Segment Start: Information shown

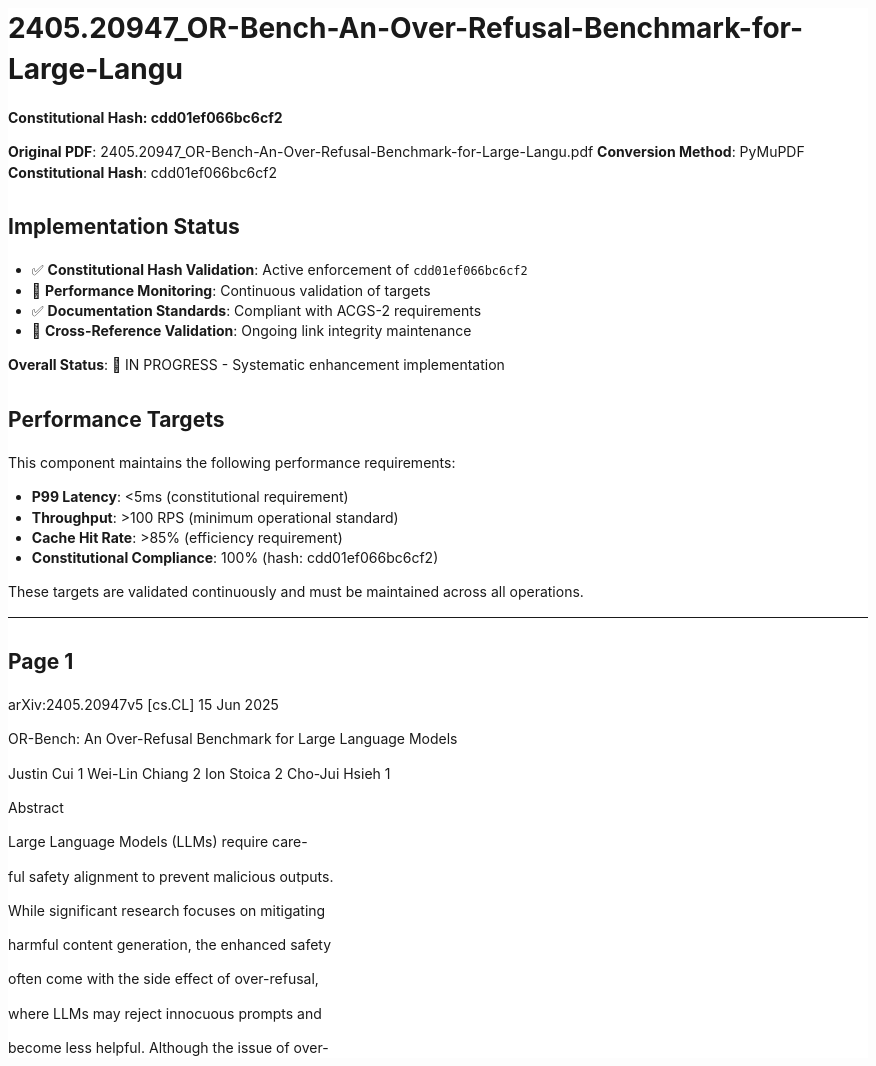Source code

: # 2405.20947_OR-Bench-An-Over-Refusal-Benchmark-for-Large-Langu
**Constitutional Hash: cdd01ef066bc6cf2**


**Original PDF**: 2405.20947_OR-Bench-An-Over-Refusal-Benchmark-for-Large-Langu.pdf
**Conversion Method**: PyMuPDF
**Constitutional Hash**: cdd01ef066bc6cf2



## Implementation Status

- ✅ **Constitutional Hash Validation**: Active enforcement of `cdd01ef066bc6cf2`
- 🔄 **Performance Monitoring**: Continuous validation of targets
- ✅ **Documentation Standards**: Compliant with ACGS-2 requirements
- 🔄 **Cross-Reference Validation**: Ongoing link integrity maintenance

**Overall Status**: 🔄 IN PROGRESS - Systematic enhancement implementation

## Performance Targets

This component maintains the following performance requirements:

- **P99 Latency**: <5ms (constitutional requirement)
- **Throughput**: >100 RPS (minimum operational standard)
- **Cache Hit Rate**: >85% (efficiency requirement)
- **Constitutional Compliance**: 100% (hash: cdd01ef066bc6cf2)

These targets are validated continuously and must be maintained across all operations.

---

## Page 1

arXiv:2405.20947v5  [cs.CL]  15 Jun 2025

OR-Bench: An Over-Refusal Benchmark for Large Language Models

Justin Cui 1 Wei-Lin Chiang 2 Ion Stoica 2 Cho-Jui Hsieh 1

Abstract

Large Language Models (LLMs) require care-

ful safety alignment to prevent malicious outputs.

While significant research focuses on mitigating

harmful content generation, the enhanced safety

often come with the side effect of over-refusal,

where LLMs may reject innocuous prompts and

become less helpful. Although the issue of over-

Segment End: Information shown
Segment Start: Information shown

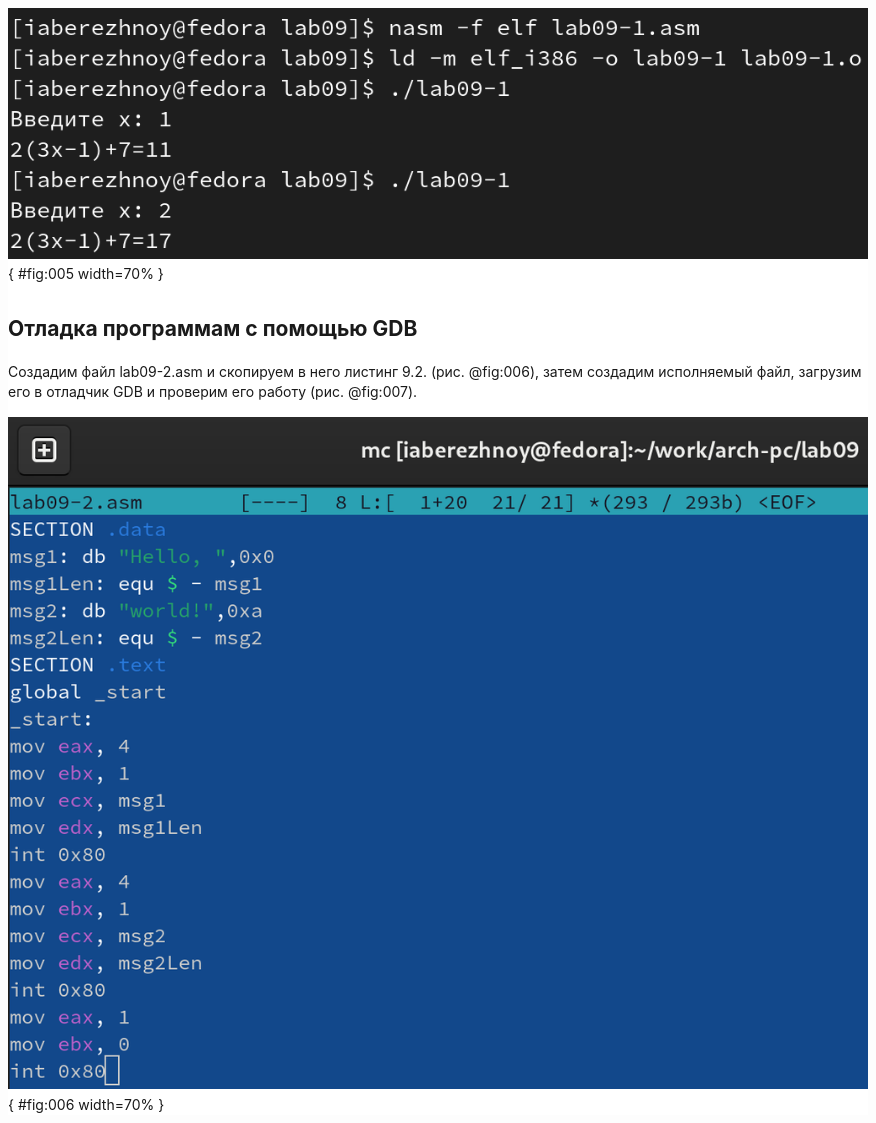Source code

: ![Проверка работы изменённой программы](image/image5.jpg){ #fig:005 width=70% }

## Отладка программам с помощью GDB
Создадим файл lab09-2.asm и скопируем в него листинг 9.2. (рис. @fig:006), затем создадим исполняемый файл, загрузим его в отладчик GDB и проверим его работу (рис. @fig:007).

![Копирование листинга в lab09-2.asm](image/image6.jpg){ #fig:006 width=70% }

Segment End: Information shown
Segment Start: Information shown

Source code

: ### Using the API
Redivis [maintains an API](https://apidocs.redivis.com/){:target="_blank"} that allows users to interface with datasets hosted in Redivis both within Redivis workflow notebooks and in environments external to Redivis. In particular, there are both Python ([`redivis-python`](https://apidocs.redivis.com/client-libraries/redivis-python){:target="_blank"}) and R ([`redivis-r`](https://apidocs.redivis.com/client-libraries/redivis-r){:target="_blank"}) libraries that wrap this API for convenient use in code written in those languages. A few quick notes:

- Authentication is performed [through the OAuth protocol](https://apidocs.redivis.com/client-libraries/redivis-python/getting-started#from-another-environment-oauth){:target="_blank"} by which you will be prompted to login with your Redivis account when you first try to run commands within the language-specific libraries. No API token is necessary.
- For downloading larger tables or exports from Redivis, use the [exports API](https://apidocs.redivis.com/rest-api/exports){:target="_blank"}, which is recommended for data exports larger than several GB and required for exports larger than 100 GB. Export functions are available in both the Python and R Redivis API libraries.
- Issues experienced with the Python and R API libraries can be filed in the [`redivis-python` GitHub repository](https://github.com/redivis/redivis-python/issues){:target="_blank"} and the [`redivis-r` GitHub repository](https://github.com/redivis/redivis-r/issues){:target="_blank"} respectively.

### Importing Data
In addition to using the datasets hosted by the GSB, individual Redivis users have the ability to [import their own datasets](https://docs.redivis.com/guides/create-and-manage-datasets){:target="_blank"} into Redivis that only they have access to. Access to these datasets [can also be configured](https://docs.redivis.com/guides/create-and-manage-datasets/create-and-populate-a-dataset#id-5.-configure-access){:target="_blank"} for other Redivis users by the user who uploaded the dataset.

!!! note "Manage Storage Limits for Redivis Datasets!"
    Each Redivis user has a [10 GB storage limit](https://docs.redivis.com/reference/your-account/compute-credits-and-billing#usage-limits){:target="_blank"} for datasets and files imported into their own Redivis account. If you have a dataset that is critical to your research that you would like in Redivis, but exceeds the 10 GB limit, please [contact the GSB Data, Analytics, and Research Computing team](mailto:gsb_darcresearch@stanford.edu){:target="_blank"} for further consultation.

Segment End: Information shown

### What needs to be done
Find each line in the items that contains the word "requirements" and copy those lines out in full.

### Answer to the problem
- ✅ **Documentation Standards**: Compliant with ACGS-2 requirements
This component maintains the following performance requirements:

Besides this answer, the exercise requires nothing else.